All over the news in Germany last weekend was a reply by the German Ministry of Finance to an inquiry in parliament. The Ministry announces that Bitcoins are officially recognized. Some weeks ago already the German Federal Financial Supervisory Authority (BaFin) amended a guidance to the definition of “financial instruments“ in the German Banking Code and stated that Bitcoins are financial instruments. Through this official recognition and definition of Bitcoins Germany has become the first country in the world that sets clear-cut rules for Bitcoins.
However, there are some drawbacks: Bitcoin companies must meet strict standards as they are now in principle regarded as financial service companies which must be licensed and will be supervised by BaFin.
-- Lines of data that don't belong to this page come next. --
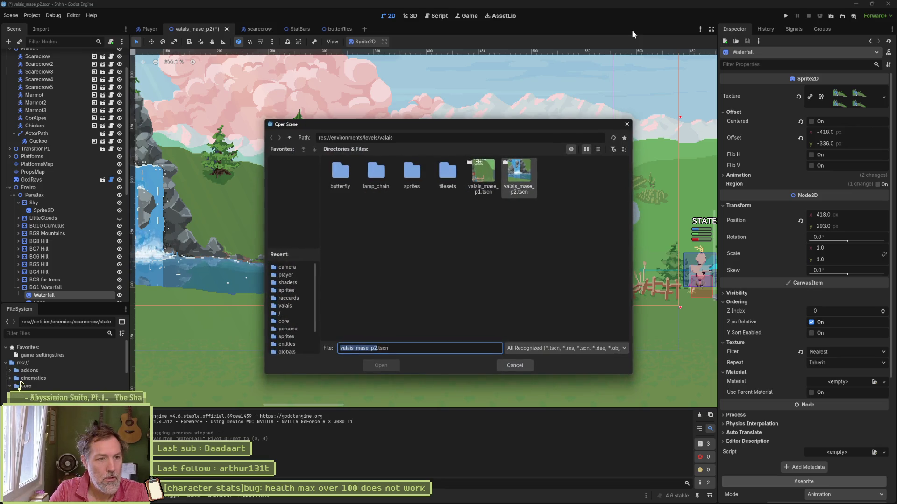
key(Escape)
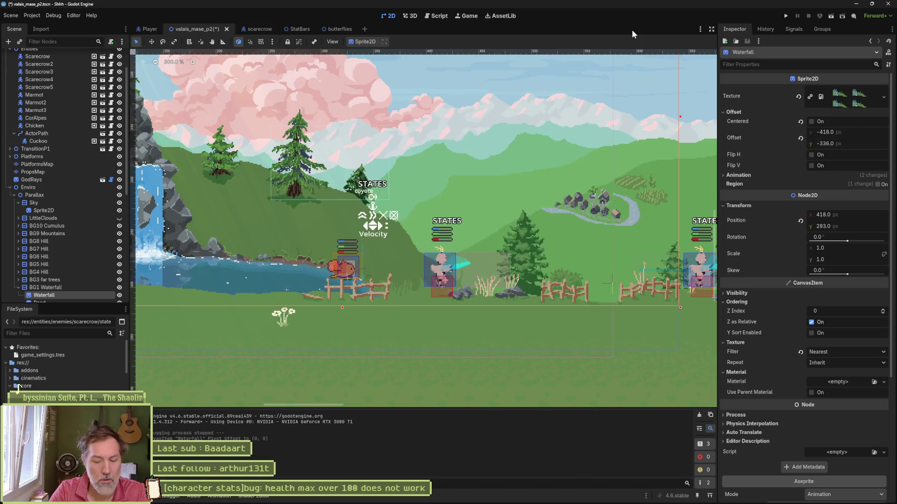
key(ctrl+shift+o)
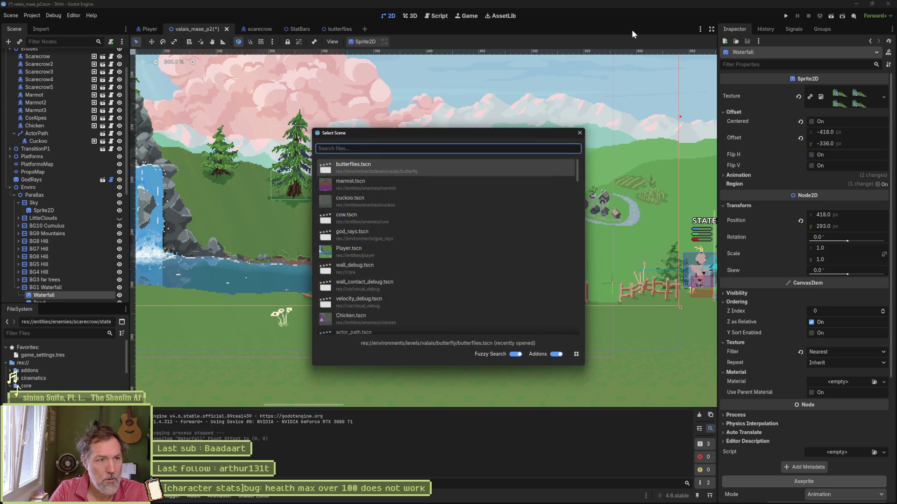
key(Escape)
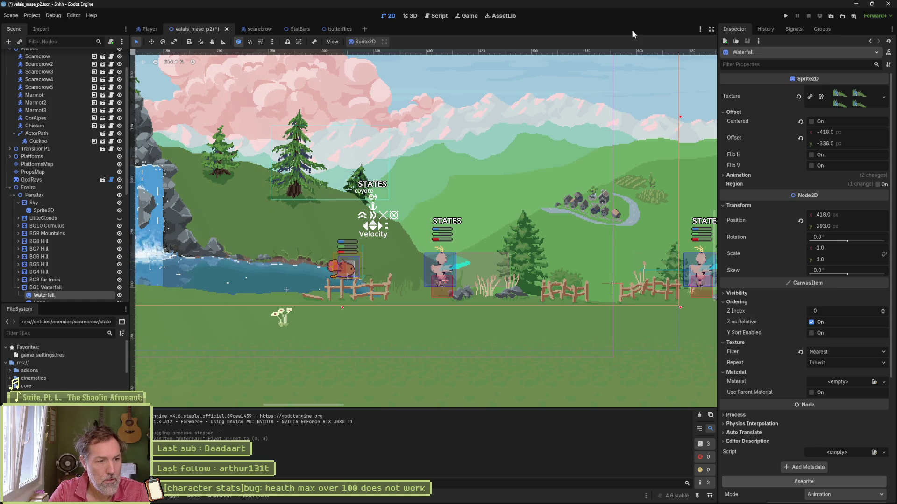
key(ctrl+alt+o)
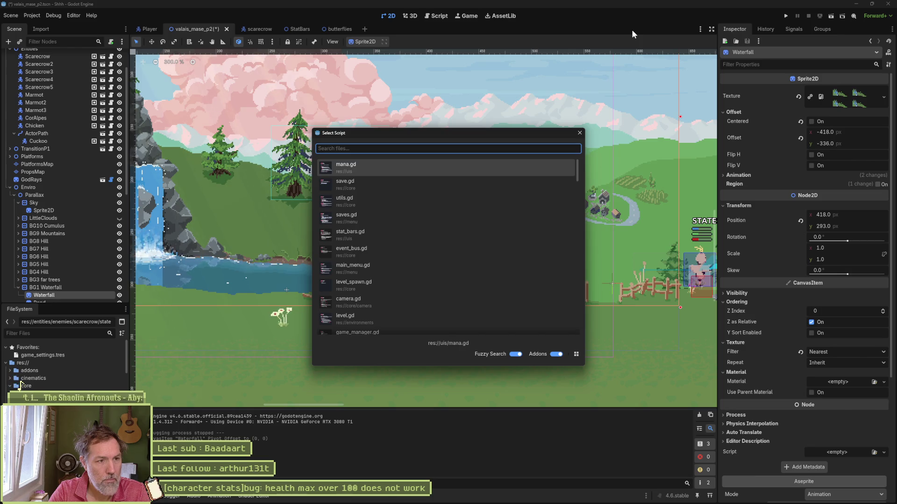
key(Escape)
Inter alia the following conditions must be met:
- Initial capital of 730.000 Euros
- Management must be professionally qualified
- A detailed business plan must be submitted
- Capital adequacy standards must be met
- AML mechanisms must be implemented
- Reports must be submitted to BaFin regularly
With regard to the first criterion and including all other necessary expenses start-up costs should be somewhere near 1 million Euros. Yearly operating costs would also be fairly high.
On the other hand, however, Germany‘s clear-cut rules should facilitate access of Bitcoin companies to venture capital as VC companies now deal with a manageable regulatory environment. Especially Berlin is full of innovative start-ups and also has huge pools of venture capital.
In addition, cooperation with banks should be more easily conceivable as banks can now place Bitcoin companies in the regulatory framework and know what standards they must fulfill.
Other digital currencies (e.g. Ripples, Litecoins etc.) are also classified as financial instruments.
Operating without the necessary license is punishable as a criminal offense. Having a license permits doing business in other countries of the European Economic Area (the EU plus Norway, Iceland and Liechtenstein) through the European financial passport scheme although it is not quite clear how this will work as long as other European countries have not classified Bitcoins.
BaFin may grant exemptions from some of the above mentioned rules. It appears overly zealous to apply rules which are tailored to the “traditional“ finance industry with a daily turnover in the trillions to a budding industry with a total global market capitalization of about one billion. This would probably need to be addressed on a political level though. The Merkel government has recently indicated that it is willing to support start-up companies in areas of technological innovation.
In addition, “financial instruments“ is an extremely broad term which comprises shares as well as credit default swaps and therefore may justify further adaptations based on the specific features inherent to a particular financial instrument.
Through this move the global discussion has become more complicated. Germany straightforwardly says Bitcoins are financial instruments, in the United States FinCEN says they are a “virtual currency“, the Commodity Futures Trading Commission says they are a “commodity”, and a judge in Texas has no doubts they are simply “money“, and in Thailand the central bank says they don‘t know what it is and therefore it‘s illegal. Time for regulators to come together and reach consensus.
Despite these open questions Germany has taken a huge and bold step. It will be very exciting to see how other financial centres like London, Switzerland, Singapore and the US now position themselves.